- WHAT YOU ARE ASKED TO DO
Convert the rows from the line with "Between frosKey and" up to and including the line with "What is the sum of the up values at 5 and 15?" into a numbered list, dropping blank lines and leaving out the pictures.

- RECORDS
+++
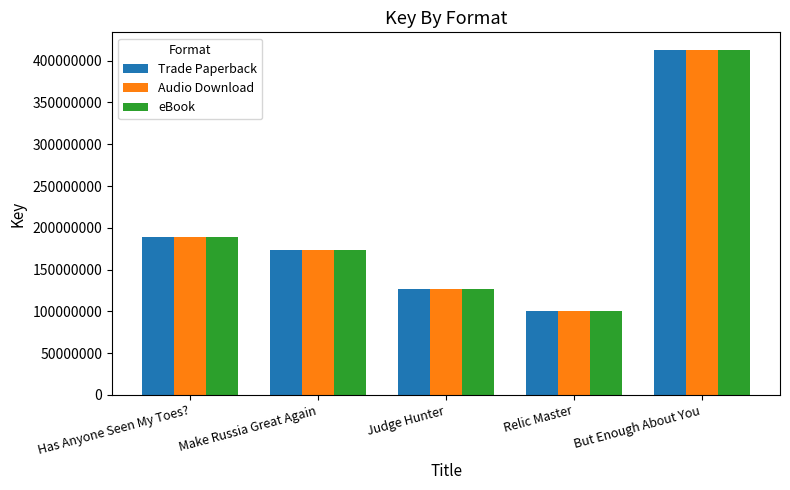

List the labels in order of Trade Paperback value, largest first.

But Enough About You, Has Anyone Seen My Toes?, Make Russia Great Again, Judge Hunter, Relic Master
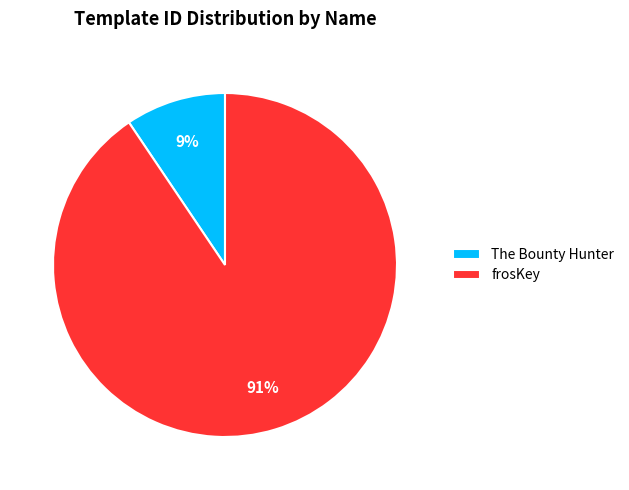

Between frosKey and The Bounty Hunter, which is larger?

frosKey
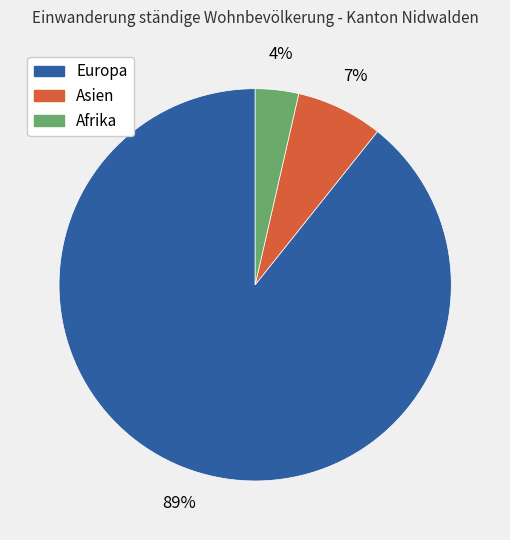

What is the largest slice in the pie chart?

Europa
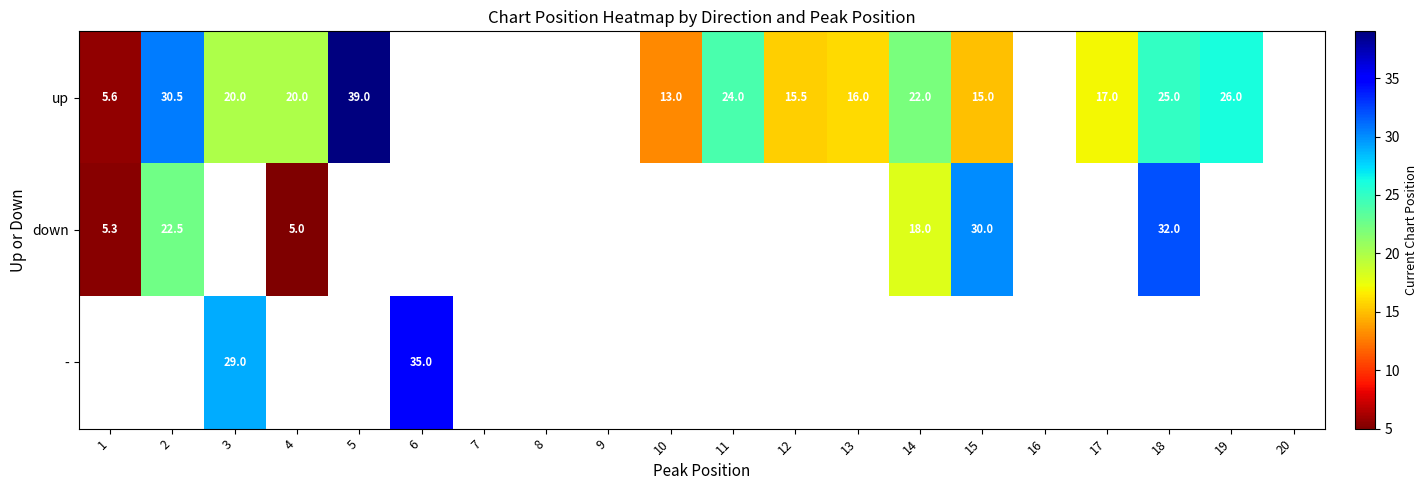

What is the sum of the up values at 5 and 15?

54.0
+++
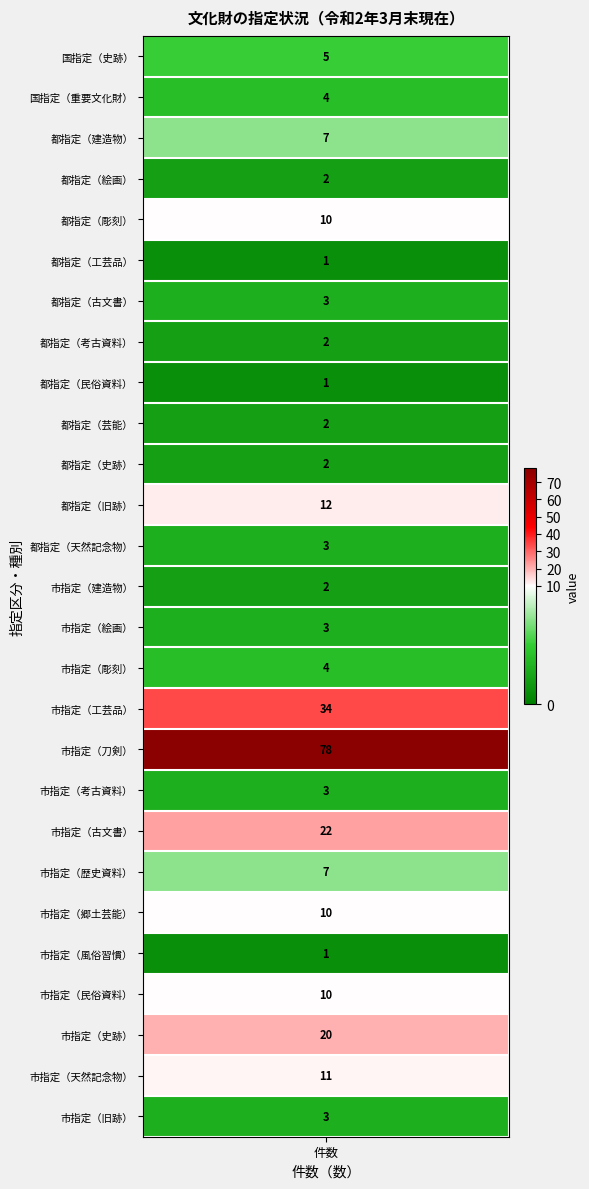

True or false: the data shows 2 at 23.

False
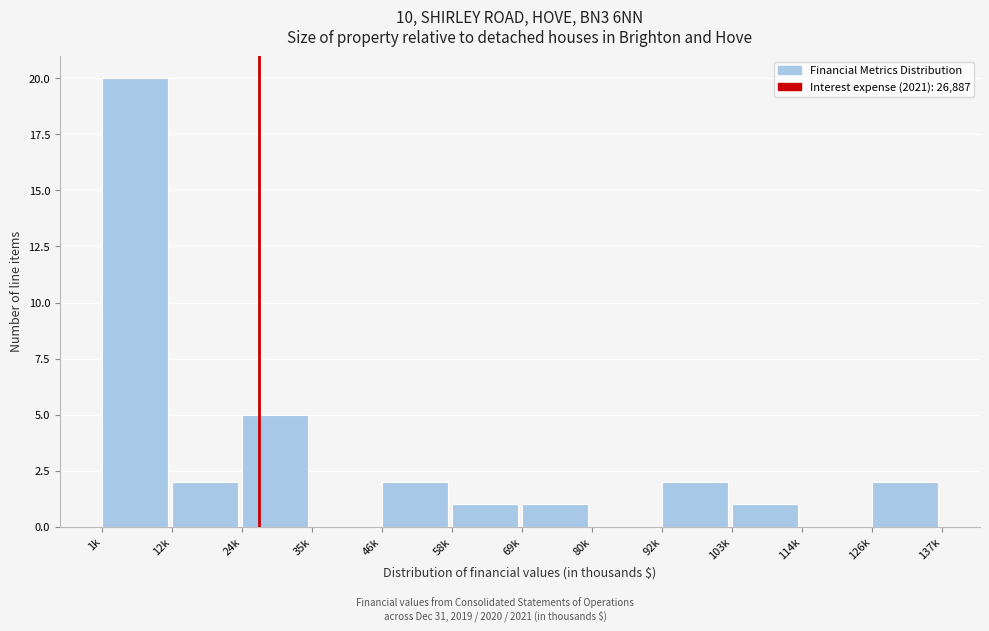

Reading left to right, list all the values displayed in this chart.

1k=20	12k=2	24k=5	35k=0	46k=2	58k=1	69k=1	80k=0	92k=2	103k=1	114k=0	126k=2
+++
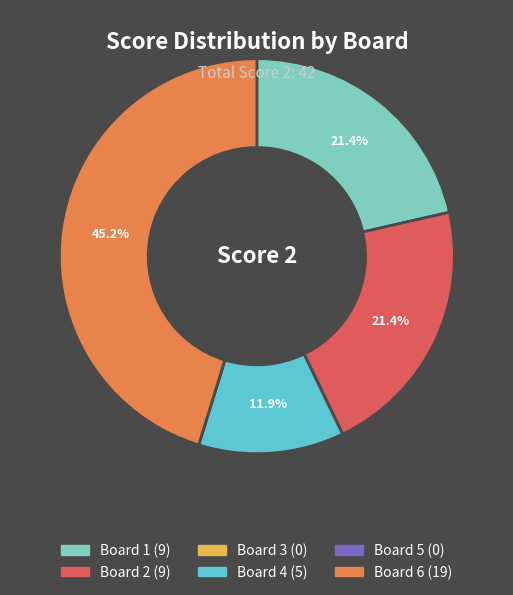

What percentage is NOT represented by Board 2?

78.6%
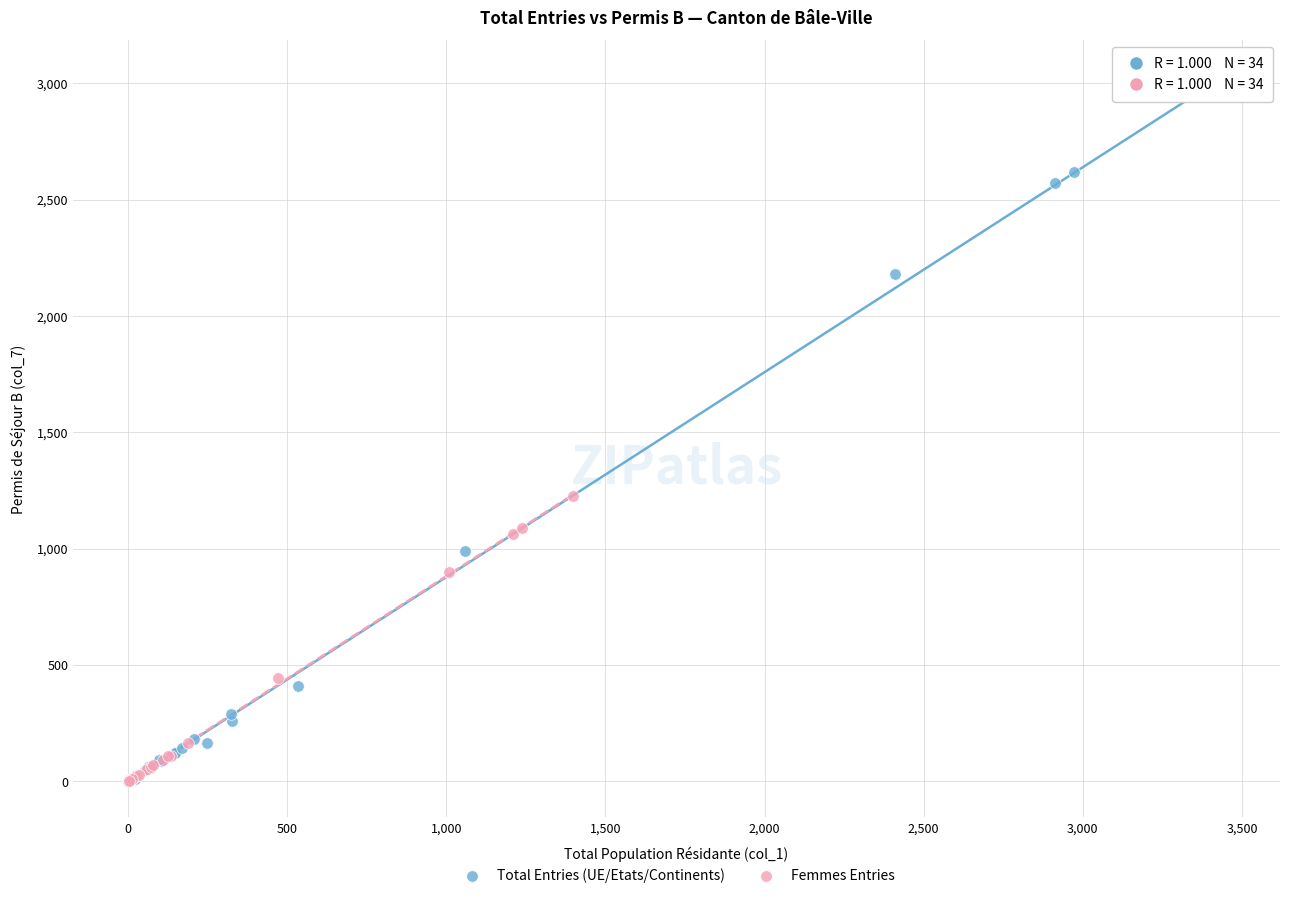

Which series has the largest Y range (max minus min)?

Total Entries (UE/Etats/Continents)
+++
- ANSWER BOX
1. Between frosKey and The Bounty Hunter, which is larger?
2. frosKey
3. What is the largest slice in the pie chart?
4. Europa
5. What is the sum of the up values at 5 and 15?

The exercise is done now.